There are also civil changes pending against Drabinsky and Gottlieb from both Livent and the U.S. Securities and Exchange Commission; the Royal Canadian Mounted Police is investigating the matter for possible criminal charges; and Drabinsky and Gottlieb are under criminal indictment on 16 counts of conspiracy and fraud, by the U.S. Attorney’s Office in the Southern District of Manhattan.

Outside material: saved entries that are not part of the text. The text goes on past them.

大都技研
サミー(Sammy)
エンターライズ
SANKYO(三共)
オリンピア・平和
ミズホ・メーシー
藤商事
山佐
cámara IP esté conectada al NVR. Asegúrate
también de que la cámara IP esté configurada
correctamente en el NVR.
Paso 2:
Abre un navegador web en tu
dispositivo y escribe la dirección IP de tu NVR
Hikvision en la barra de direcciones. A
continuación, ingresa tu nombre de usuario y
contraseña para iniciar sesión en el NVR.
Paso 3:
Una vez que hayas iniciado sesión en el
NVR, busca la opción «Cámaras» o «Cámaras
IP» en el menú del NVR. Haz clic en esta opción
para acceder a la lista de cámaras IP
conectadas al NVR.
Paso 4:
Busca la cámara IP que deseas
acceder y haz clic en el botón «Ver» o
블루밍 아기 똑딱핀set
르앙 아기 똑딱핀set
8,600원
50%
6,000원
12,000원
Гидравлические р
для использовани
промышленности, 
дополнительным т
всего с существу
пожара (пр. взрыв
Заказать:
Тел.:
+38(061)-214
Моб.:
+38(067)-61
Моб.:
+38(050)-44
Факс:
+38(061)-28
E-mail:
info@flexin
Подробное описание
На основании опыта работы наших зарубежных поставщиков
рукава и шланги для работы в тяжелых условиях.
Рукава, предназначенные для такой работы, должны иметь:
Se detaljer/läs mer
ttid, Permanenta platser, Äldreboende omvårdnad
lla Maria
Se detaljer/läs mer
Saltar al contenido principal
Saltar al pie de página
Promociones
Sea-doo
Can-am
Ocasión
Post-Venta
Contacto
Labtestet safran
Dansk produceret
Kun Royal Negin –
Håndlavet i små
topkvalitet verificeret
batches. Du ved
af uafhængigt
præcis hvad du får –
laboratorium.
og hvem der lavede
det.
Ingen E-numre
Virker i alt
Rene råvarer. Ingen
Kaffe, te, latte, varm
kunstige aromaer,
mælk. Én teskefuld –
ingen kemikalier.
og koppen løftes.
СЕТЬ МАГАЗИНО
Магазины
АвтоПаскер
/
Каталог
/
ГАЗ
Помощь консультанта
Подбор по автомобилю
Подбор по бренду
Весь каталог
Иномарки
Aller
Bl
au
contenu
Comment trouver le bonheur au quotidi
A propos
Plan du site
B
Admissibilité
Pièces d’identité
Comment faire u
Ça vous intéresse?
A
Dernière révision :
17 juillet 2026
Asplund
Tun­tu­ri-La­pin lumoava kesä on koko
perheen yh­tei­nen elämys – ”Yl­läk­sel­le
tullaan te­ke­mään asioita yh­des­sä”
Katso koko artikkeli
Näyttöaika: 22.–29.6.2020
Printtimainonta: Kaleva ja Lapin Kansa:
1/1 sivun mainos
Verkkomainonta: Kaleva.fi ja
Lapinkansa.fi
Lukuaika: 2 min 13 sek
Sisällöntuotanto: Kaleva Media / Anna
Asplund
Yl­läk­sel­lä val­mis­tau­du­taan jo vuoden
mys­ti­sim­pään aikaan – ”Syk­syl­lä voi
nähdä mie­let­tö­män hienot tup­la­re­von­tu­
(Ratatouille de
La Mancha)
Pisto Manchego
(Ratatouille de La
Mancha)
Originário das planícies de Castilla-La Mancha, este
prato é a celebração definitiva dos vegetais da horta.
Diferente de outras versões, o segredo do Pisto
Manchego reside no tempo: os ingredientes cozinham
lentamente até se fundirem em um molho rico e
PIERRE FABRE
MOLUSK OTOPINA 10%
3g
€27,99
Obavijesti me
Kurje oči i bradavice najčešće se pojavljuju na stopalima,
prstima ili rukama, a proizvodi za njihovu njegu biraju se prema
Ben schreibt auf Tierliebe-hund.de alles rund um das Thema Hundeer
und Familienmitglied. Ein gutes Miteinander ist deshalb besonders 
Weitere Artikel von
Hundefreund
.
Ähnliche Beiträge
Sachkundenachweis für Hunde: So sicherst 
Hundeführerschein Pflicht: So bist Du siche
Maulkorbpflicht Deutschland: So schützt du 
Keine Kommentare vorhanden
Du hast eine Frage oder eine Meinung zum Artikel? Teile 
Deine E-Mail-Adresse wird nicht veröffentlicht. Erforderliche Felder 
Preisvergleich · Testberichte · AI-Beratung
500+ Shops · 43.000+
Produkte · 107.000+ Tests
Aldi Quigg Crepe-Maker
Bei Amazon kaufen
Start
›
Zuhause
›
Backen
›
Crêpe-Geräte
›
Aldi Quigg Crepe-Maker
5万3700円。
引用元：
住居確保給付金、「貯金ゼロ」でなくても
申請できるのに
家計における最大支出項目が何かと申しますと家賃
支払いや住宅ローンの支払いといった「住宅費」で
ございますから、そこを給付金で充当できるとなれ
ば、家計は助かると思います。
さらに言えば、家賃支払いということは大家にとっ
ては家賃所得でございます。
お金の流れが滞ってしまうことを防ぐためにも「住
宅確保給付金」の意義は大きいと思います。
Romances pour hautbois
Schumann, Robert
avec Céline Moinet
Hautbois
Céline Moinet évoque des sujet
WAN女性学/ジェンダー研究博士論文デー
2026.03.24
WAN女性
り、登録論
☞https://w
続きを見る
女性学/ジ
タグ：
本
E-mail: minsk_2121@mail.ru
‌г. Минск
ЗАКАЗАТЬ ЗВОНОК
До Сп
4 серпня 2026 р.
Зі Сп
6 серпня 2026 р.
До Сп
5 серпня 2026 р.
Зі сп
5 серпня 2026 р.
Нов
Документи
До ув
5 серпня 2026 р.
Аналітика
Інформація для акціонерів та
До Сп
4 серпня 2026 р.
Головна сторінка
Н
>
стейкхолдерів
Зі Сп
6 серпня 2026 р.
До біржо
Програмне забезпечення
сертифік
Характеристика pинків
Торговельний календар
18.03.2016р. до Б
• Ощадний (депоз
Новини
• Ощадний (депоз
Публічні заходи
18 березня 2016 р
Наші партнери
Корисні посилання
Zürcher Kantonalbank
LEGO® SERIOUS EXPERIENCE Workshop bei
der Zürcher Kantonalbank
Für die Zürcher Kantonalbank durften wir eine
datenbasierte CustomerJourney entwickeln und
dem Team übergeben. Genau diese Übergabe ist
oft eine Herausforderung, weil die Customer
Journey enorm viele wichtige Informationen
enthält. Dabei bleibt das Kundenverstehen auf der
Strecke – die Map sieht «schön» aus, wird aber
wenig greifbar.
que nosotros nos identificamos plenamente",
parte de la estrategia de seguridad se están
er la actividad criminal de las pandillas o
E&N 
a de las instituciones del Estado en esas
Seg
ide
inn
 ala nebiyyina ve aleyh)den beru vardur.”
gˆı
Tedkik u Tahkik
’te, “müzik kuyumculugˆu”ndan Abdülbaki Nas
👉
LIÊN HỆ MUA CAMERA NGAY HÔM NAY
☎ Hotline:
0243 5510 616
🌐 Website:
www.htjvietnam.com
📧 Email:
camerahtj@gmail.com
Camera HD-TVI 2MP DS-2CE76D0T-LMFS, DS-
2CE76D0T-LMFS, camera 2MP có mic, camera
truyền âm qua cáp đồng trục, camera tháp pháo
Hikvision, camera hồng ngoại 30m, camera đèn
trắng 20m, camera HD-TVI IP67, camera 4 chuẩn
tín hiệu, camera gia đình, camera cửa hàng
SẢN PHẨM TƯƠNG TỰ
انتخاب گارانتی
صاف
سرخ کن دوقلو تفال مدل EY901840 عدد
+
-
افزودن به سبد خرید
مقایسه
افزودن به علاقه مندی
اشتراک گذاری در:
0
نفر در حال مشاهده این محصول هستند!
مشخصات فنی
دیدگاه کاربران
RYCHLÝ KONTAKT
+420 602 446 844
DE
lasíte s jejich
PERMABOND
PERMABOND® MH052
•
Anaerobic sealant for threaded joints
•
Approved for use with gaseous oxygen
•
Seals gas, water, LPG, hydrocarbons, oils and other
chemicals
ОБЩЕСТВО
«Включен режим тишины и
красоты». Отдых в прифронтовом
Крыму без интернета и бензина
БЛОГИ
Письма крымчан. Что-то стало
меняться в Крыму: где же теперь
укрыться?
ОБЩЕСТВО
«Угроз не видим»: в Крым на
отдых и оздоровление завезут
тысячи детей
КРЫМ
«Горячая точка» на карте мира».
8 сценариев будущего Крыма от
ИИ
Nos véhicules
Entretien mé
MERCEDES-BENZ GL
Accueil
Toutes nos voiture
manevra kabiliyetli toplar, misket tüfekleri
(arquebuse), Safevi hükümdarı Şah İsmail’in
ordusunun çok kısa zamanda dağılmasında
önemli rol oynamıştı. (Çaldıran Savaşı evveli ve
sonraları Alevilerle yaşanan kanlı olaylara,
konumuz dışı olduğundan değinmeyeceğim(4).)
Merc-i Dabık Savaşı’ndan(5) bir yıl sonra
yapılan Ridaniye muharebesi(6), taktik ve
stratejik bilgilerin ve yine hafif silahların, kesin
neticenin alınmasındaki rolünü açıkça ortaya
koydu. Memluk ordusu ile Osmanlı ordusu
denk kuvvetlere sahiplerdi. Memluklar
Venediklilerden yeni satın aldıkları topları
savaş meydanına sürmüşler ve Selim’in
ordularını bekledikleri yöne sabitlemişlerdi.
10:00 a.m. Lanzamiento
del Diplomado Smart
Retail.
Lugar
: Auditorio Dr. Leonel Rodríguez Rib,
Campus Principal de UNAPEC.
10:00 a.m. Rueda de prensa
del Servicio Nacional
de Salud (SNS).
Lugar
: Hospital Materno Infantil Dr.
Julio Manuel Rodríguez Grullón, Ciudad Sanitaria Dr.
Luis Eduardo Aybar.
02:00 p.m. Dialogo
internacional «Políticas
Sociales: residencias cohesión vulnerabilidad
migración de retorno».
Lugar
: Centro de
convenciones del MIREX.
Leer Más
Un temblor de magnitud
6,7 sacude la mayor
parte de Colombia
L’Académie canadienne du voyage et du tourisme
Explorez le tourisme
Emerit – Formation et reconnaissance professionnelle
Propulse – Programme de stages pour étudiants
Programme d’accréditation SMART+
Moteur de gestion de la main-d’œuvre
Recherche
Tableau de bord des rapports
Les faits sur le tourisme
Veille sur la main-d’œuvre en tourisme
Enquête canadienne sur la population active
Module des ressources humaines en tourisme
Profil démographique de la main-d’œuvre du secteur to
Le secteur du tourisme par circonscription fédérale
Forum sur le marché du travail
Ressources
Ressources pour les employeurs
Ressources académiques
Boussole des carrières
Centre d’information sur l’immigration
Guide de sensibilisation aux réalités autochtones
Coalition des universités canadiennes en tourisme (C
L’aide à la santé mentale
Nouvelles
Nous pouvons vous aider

Last July, a conflict-of-interest suit Drabinsky filed in 1998 against the accounting firm KPMG for an undisclosed sum was settled. Under the terms of the settlement, KPMG acknowledged that it had breached its fiduciary duty to Drabinsky in agreeing to investigate the financial affairs of Livent, which Drabinsky co-founded. Previously, KPMG had performed due diligence into Livent before Ovitz bought into the company in July 1998. In addition, the company had been Drabinsky’s personal accountant for more than two decades.
Drabinsky and Gottlieb, who declined to go to the U.S. to face federal charges, have launched a number of their own actions, including conspiracy actions against Ovitz and Roy Furman (who joined the company as CEO in 1998 with Ovitz).
Drabinsky, who was not available for comment, is employed by various entities, including as an adviser in marketing, public relations and promotion for the National Post, a Canuck national daily newspaper owned in part by media mogul Conrad Black, a strong supporter of Drabinsky.
“It looks to Michael Ovitz like an attempt to blame the victim,” said George Garvey, Ovitz’s attorney in the proceedings and a partner at Munger Tolles & Olson.
(Claude Brodesser in Los Angeles contributed to this report.)